Like her good friend Lesya Ukrainka, Olha Kobylianska was a highly principled woman, a true Ukrainian patriot, and a dedicated writer who rose above her physical limitations to leave us a legacy of inspired literature-a legacy that is more than equal to the one that women writers in other European countries have left behind. When she died in 1942 at the age of 79, her readers and her friends called to mind her words that were like a clarion call to them: "So then, get involved in some endeavour, do something, engage in work of some kind-work that will turn you into a beacon for others, that will make you feel good about yourself, that will transform you into a person of strong character and firm will-a person who is worthy of the respect of others . .. I would like Ukrainians to become eagles."

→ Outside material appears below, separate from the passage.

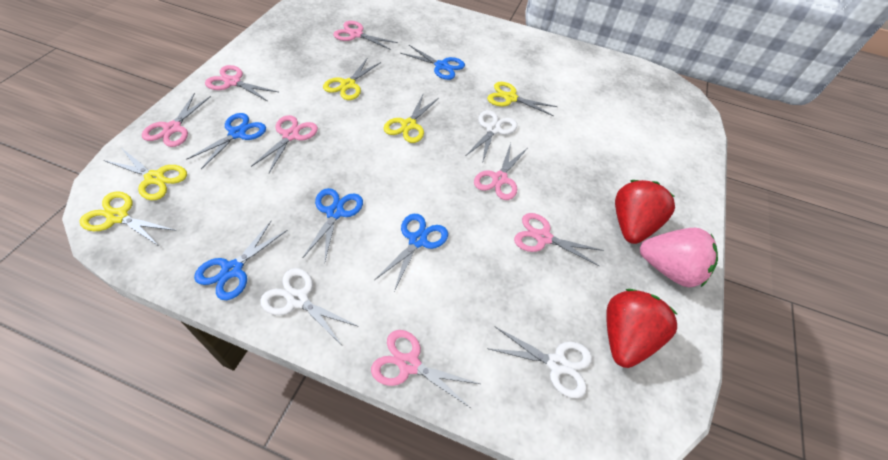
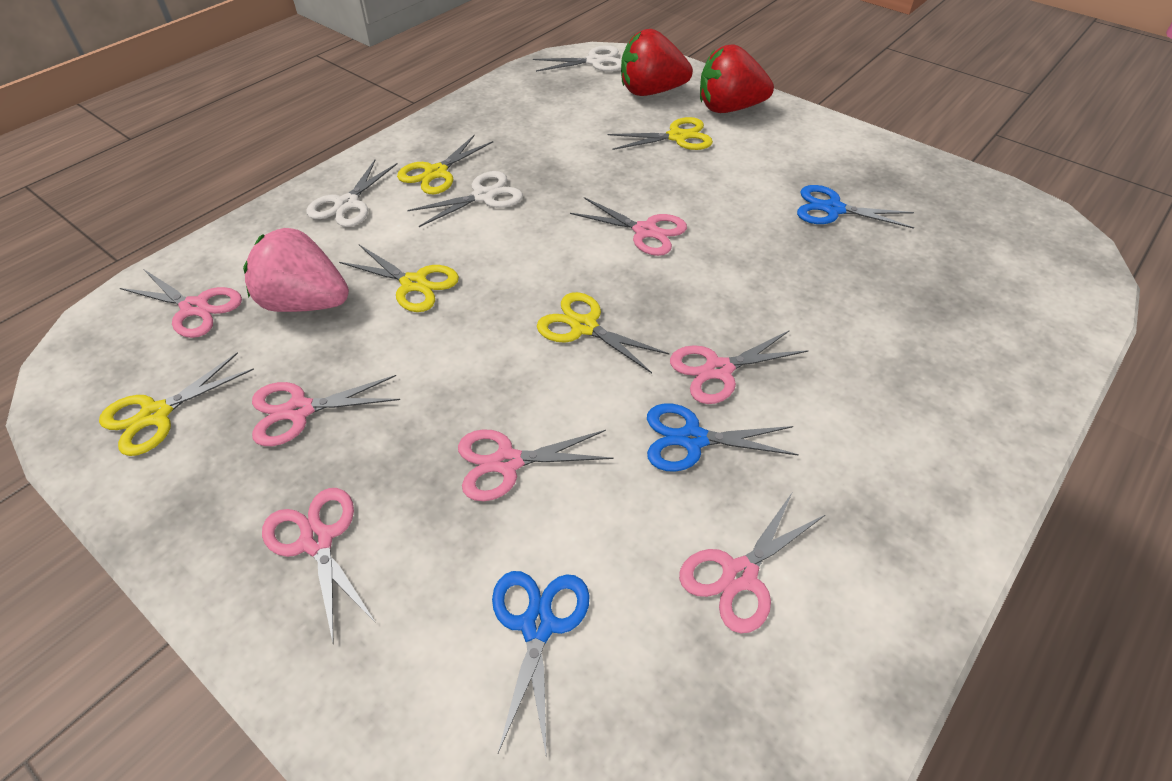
blue scissors: 5 -> 3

At this point I would like to take a moment or two to mention a Saskatoon connection to this renowned author. As you all know, in 1923, a group of forward looking women in Saskatoon organised a women's society that was named, at the suggestion of Savella Stechishin, in honour of Olha Kobylianska, and, in 1926 it became a branch-your branch!-of the newly-formed Ukrainian Women's Association of Canada.

In 1928, Savella and her husband Julian, travelled to Western Ukraine where they had the good fortune to meet with Olha Kobylianska and to initiate a correspondence with her. The story of that trip and of their meeting is recorded in the 1971 November issue of Promin, along with a poignant letter from Kobylianska written in 1930, in which she expressed both her gratitude for money sent to her by your Branch and her hope that one of her novels might be published in Canada. With the $350 that she hoped to receive from this publishing venture she wanted to travel to a health spa for treatments and to make repairs to her house so that she could continue living in it.

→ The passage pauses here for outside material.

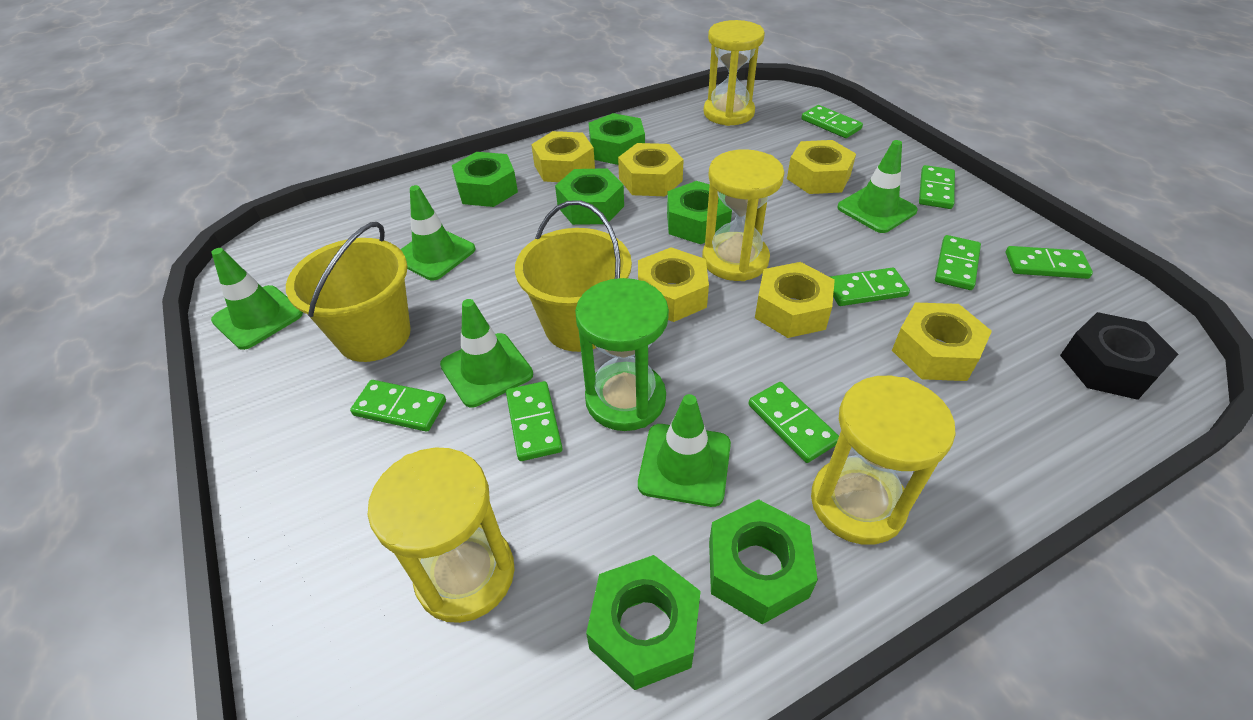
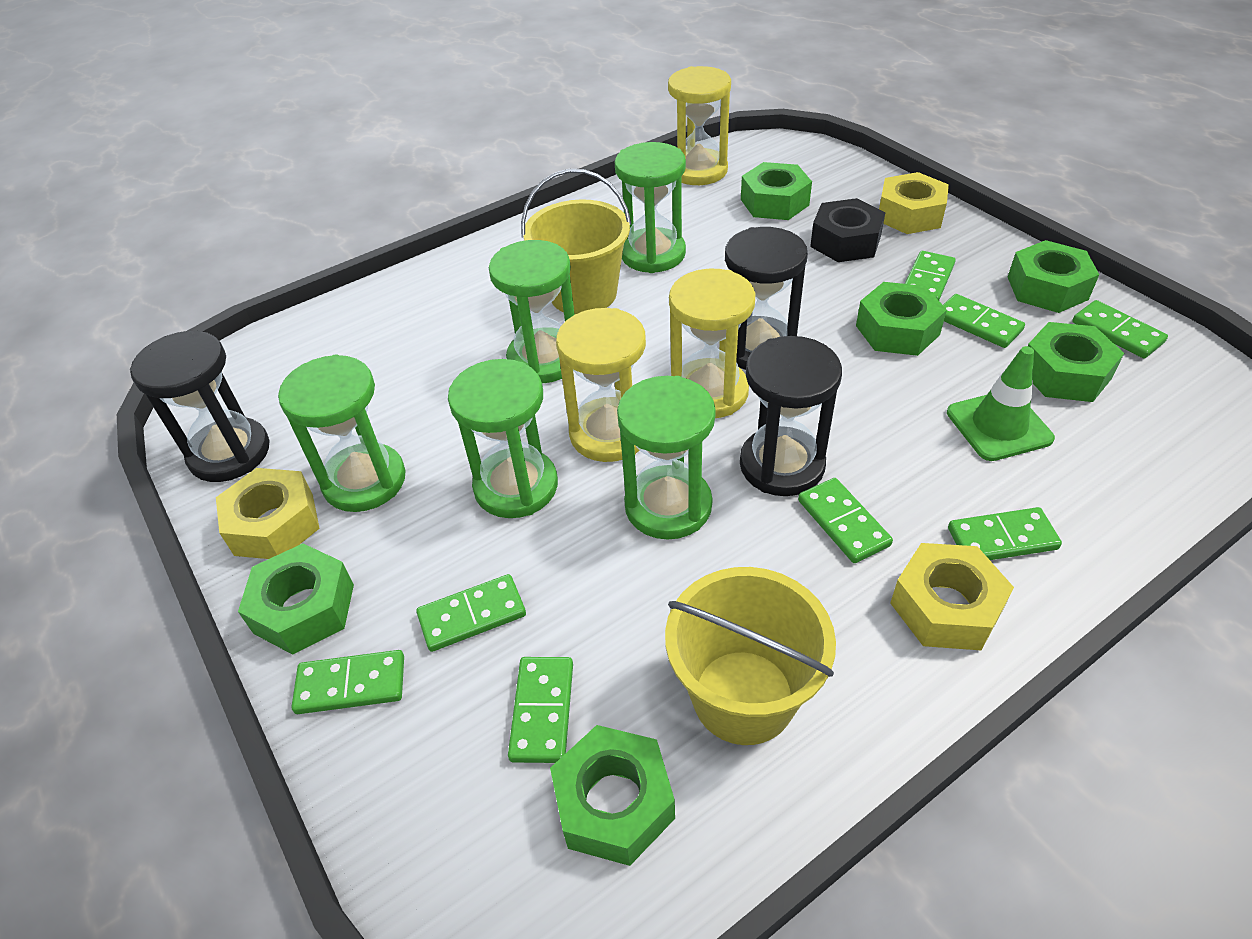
black hourglass: 0 -> 3
green hourglass: 1 -> 5
green traffic cone: 5 -> 1
yellow hourglass: 4 -> 3
yellow nut: 6 -> 3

It was because of this unique Saskatoon connection with Olha Kobylianska, that Sonia and I decided to dedicate to Dr. Savella Stechishin Volume III of our series Women's Voices in Ukrainian Literature. This volume also includes some of the works of another, lesser-known woman writer from Bukovyna, Yevheniya Yaroshynska; however, the title, But . . .The Lord Is Silent, is taken from a powerful short story written by Kobylianska in 1927, the year in which she celebrated the 40th anniversary of her career as a writer.

Olha Kobylianska is not easy to read in Ukrainian, and I have to admit that it was very difficult to translate some of her works into English. A number of the earlier works that she wrote in German were translated into Ukrainian by such well-known authors as Ivan Franko and Osyp Makovey. From a translator's point of view, I have to admit, that these stories were much easier to read and translate into English than the ones that Olha later wrote in Ukrainian by herself. That being said, my sister and I hope that our translations will make it possible for you to become more familiar with some of the works of this eminent author whose name your Branch so proudly bears.

In my talk today, I have been able to introduce you only superficially to this superb author. If you want to learn more about her and about the other women authors included in the series "Women's Voices in Ukrainian ',literature," and if you would like to gain a deeper understanding of the age in which they lived, I encourage you to attend a workshop that the Ukrainian Museum of Canada is sponsoring on Saturday, March 11.

I want to assure you that you need not have read all four books that have been published in our series thus far to participate in the workshop. However, if you are planning to read the books at some future date, you will be able to appreciate them much more after hearing what the six presenters have to say at this workshop, and after you have had the opportunity to raise questions and to participate in discussions.

Once again, thank you for honouring me with your invitation to speak to you today.